Communities across the country will be encouraged to celebrate the contribution of the Windrush Generation and their descendants as part of the annual festivities, communities minister Lord Bourne said.
The event will be overseen by a body of British Caribbean representatives and a Windrush Day grant of up to £500,000 will be available each year to charities and communities seeking to hold commemorative and educational events.

The British Caribbean community have been consulted widely to ensure the legacy and contribution of the Windrush Generation and their descendants is recognised and celebrated.

The announcement comes as the nation prepares for a range of Windrush 70 activities to commemorate the arrival of the Empire Windrush at Tilbury Docks. A national service of thanksgiving at Westminster Abbey on June 22 2018 will form the centrepiece of events.

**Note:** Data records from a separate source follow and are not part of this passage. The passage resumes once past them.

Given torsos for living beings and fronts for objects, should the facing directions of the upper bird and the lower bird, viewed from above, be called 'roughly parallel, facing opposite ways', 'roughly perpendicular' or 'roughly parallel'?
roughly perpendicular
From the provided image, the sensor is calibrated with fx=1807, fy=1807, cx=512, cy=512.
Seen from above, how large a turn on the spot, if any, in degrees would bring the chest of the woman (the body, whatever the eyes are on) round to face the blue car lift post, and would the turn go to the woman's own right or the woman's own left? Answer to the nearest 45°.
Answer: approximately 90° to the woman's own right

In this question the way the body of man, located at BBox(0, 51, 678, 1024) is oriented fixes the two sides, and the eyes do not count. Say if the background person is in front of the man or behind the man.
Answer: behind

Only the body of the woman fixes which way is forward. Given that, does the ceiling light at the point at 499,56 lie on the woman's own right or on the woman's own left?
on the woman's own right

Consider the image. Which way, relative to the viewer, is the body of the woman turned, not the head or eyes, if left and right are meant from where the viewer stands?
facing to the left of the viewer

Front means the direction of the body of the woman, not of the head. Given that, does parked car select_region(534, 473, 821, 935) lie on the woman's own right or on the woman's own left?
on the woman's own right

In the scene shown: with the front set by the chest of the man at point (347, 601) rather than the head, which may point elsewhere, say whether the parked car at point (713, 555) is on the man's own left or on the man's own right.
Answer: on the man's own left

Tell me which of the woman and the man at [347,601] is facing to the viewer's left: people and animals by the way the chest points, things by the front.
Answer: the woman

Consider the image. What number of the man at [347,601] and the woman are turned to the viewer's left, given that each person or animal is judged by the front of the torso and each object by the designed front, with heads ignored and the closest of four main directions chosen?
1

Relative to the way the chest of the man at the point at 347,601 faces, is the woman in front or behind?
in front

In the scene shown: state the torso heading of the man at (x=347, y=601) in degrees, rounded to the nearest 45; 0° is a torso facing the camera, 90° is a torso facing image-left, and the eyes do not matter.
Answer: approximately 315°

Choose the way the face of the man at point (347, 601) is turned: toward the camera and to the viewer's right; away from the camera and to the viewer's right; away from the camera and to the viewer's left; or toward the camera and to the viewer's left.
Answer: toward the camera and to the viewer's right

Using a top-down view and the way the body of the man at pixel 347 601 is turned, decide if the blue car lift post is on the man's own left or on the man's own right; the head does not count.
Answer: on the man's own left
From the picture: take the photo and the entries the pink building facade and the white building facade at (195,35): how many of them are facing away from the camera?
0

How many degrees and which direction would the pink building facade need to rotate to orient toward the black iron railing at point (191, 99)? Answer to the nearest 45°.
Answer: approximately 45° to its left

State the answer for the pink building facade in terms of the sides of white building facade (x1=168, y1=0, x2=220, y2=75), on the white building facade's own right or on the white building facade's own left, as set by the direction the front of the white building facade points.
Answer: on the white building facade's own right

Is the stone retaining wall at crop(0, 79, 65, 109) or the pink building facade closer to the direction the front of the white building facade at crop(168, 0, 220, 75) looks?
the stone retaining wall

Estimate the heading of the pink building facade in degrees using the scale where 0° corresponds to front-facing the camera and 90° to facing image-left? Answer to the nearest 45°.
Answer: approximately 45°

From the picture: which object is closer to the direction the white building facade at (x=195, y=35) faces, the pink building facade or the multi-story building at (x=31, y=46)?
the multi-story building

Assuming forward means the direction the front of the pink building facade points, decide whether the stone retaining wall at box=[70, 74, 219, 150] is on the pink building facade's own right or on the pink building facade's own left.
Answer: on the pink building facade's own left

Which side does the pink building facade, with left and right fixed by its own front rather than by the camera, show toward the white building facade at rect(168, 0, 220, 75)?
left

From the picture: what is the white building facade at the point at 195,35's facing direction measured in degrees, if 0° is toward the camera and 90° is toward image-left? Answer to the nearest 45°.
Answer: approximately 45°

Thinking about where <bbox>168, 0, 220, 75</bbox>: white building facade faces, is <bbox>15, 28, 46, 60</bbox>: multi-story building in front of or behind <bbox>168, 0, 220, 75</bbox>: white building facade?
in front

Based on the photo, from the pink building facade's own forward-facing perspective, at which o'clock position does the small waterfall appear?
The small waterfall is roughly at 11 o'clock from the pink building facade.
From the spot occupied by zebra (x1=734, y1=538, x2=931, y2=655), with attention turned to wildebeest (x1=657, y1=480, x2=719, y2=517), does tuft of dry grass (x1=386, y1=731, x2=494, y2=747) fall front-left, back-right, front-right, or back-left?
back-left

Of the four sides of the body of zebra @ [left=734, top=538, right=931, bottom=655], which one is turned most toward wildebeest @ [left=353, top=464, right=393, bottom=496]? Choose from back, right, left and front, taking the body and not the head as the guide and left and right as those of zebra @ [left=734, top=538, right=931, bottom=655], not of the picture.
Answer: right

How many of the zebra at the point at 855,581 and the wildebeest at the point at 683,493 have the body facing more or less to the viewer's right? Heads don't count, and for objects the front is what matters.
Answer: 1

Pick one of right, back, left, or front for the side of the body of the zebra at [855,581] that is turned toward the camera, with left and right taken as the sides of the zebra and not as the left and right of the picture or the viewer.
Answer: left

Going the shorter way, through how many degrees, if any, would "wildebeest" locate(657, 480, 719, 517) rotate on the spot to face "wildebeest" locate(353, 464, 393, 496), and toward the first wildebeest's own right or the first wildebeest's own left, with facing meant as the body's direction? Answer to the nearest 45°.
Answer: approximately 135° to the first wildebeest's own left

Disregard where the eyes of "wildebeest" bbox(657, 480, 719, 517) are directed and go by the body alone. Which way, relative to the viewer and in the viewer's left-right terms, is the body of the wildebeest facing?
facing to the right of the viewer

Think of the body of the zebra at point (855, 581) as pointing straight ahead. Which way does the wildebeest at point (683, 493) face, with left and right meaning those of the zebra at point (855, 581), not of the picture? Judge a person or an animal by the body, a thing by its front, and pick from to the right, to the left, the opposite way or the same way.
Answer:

Communities minister Lord Bourne said: “A Windrush Day will allow communities up and down the country to recognise and honour the enormous contribution of those who stepped ashore at Tilbury Docks 70 years ago. It will keep their legacy alive for future generations, ensuring that we all celebrate the diversity of Britain’s history.

“It is a truly proud moment as we start a week of exciting Windrush 70 events, headed by a National Service at Westminster Abbey, to commemorate the 70th anniversary of Windrush.”

70 years ago on 22 June 1948 the Empire Windrush landed at Tilbury Docks, Essex. The arrival of 492 passengers from the Caribbean marked a seminal moment in Britain’s history, and has come to stand for the rich diversity of this nation.

The Windrush Generation made a huge contribution to rebuilding the country following the war and their settlement and their descendants have continued to enrich social, economic, political and religious life.

Windrush Foundation director Arthur Torrington said: “The announcement of a national Windrush Day is a moment of great satisfaction. It will cement in the national consciousness the important contribution of those who travelled from the Caribbean to Britain 70 years ago to build a better life and participate in making Britain a stronger nation.

“Their legacy has lived on in their children and grandchildren and the communities they have built across the country. For years to come, Windrush Day will bring people together to celebrate this vital part of our shared history and heritage.

Patrick Vernon of 100 Great Black Britons said: “After several years of campaigning for a national Windrush Day it is great that the government has finally recognised this on the 70th anniversary. Sadly, one of the positive consequences of the recent Windrush Scandal has been a massive media and public education history lesson on the arrival of MV Empire Windrush at Tilbury Docks on the 22nd of June 1948 and the subsequent contribution of the Windrush Generation to Britain.

“However we still need additional support and resources to ensure that Windrush Day becomes part of the national narrative and public memory of Britain.

“Other initiatives the government could consider include a series of commemorative stamps by the Post Office; the Bank of England issue special coins or bank notes; commission a statute or permanent monument to celebrate Windrush Generation; development of a national oral history and intergenerational programme to capture personal histories of the Windrush Generation and other BME elders; publication of educational and learning resources around migration and diversity.”

Confirmation of the annual event forms part of the Windrush 70 campaign that will see celebratory activities including dance performances, exhibitions and debates continue throughout the year.